Extract to read |
The Absolute Beginner's Guide to Quake 2 Editing

By Richard Neff

In the Beginning...

So, you've finally played Quake 2 until your eyes are bloodshot and rather than get some sleep, you've decided, "Hey, it would be sooooo cool to create my own levels!" Unfortunately, you're getting into level design rather late, since Quake 2 is really an evolution of Id games since Wolfenstein 3D. So, keep one thing in the back of your mind: it is not a trivial thing to do Quake 2 editing. It is a very long and time consuming process - but, rest assured, the first time you blast a Strogg in a level you've created yourself, you'll be very glad you put the time into it.

Just be aware that not only are you going to have to spend time creating the level, but you'll have to spend time learning the basic concepts, learning the editor you've chosen, planning the design of your level, waiting a lot on the compilers to do their job, and putting in the time to do all the picky little detail work on your level before it's "good enough" to post. Be fully aware that all of this takes some serious time, so don't expect to have a quality level in a few days.

The First Steps

The first thing you need (other than the registered version of Quake 2) is a level editor. Right now, I'm only talking about an editor that creates Quake 2 levels, not skins, texture, entities, models, etc. Some editors also include a few of those functions, but right now, let's just concentrate on the basic level editing functions. The first questions that are probably popping into your head are: "What's the best editor?" or "What did Id use? That must be the best editor!" First and foremost, you have to understand that there is no best editor!

I know, all your friends babble endlessly how great one editor is and how another sucks. But, the bottom line is that you are the one that gets to spend hours bleary-eyed in front of this thing, so you need to check out all the editors you can before committing to a single one. In fact, you may have already jumped the gun and bought/downloaded an editor. That's ok too, just realize that although it may be the editor you learn on, it may not be the editor that you use to do all your later maps. (And Id used a rather hard-to-get working QE4, which had an interface that was designed more for people who REALLY knew the game rather than beginners. If you're really interested in trying to use QE4 under Windows 95, you're probably much better off just downloading QERadiant - trust me on this.)

Where Do I Get a Level Editor?

Fortunately, you're in luck. Go to the Links page here at Rust and you'll see a listing of some of the major Quake 2 editors. Keep in mind that some of them are freeware, some are shareware, and finally some are retail products. However, don't assume that the retail products are any better/worse than the others. Also, each has it share of advantages, disadvantage and flaws. Most also have Web sites dedicated to updates, tutorials and other editor specific information (as opposed to Rust which is pretty editor non-specific.)

Entries |
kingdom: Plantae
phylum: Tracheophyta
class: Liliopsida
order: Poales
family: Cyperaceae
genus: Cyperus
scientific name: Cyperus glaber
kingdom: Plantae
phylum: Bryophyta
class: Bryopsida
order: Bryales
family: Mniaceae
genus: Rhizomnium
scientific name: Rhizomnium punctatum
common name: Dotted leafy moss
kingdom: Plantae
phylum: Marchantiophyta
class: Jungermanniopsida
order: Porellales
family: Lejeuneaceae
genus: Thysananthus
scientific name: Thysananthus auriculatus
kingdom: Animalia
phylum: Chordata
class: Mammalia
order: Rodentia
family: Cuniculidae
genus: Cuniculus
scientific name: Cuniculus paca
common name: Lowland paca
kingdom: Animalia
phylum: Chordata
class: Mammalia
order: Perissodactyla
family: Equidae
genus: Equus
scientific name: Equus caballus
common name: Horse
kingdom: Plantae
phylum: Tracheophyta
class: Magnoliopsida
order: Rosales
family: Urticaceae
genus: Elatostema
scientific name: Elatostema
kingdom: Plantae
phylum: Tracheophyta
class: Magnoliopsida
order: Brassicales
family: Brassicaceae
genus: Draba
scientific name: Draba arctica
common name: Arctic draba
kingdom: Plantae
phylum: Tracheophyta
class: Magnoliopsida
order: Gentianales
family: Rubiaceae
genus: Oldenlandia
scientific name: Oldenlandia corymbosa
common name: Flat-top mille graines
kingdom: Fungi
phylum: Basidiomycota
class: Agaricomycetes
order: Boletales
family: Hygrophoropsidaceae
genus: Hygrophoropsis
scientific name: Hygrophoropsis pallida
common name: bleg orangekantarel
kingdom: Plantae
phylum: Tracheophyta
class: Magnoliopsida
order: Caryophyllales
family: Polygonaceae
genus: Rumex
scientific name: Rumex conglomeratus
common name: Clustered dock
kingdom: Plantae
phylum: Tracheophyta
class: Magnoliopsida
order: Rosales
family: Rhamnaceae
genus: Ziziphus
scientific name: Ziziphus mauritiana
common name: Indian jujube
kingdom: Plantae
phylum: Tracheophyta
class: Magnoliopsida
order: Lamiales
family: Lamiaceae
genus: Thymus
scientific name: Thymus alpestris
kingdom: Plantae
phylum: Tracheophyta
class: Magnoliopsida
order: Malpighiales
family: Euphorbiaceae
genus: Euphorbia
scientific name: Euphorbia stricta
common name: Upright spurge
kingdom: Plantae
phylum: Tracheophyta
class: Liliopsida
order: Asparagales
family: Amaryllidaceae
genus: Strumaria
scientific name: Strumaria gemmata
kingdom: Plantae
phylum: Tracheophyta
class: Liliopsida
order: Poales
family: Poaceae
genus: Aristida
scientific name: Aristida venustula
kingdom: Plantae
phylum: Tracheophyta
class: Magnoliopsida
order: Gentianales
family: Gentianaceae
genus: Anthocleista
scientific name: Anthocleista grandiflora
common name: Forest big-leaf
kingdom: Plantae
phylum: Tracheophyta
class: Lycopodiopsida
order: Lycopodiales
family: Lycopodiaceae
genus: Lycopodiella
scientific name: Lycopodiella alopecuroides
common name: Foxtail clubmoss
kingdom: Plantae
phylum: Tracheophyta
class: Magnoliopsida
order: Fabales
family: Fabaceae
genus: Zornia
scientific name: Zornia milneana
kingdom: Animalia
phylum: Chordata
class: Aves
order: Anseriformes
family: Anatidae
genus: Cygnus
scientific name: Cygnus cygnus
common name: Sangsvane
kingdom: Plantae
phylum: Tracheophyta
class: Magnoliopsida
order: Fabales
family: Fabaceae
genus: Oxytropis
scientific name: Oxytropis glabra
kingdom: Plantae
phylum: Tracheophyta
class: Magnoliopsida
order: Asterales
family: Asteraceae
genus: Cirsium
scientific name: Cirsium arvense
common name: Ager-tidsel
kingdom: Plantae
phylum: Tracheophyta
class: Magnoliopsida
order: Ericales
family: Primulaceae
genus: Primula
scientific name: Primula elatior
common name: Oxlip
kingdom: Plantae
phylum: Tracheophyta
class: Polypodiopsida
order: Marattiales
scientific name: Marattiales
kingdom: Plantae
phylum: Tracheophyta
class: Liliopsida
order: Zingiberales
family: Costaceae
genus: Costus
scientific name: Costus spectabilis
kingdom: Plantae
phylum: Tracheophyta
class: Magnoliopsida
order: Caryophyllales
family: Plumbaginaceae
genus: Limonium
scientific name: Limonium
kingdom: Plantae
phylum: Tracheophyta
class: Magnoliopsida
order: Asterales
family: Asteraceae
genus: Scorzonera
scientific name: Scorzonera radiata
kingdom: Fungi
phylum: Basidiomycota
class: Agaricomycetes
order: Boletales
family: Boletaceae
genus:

Stated task |
In the Quake 2 editing guide, what does the author suggest downloading instead of trying to use QE4 under Windows 95?

Expected output |
QERadiant.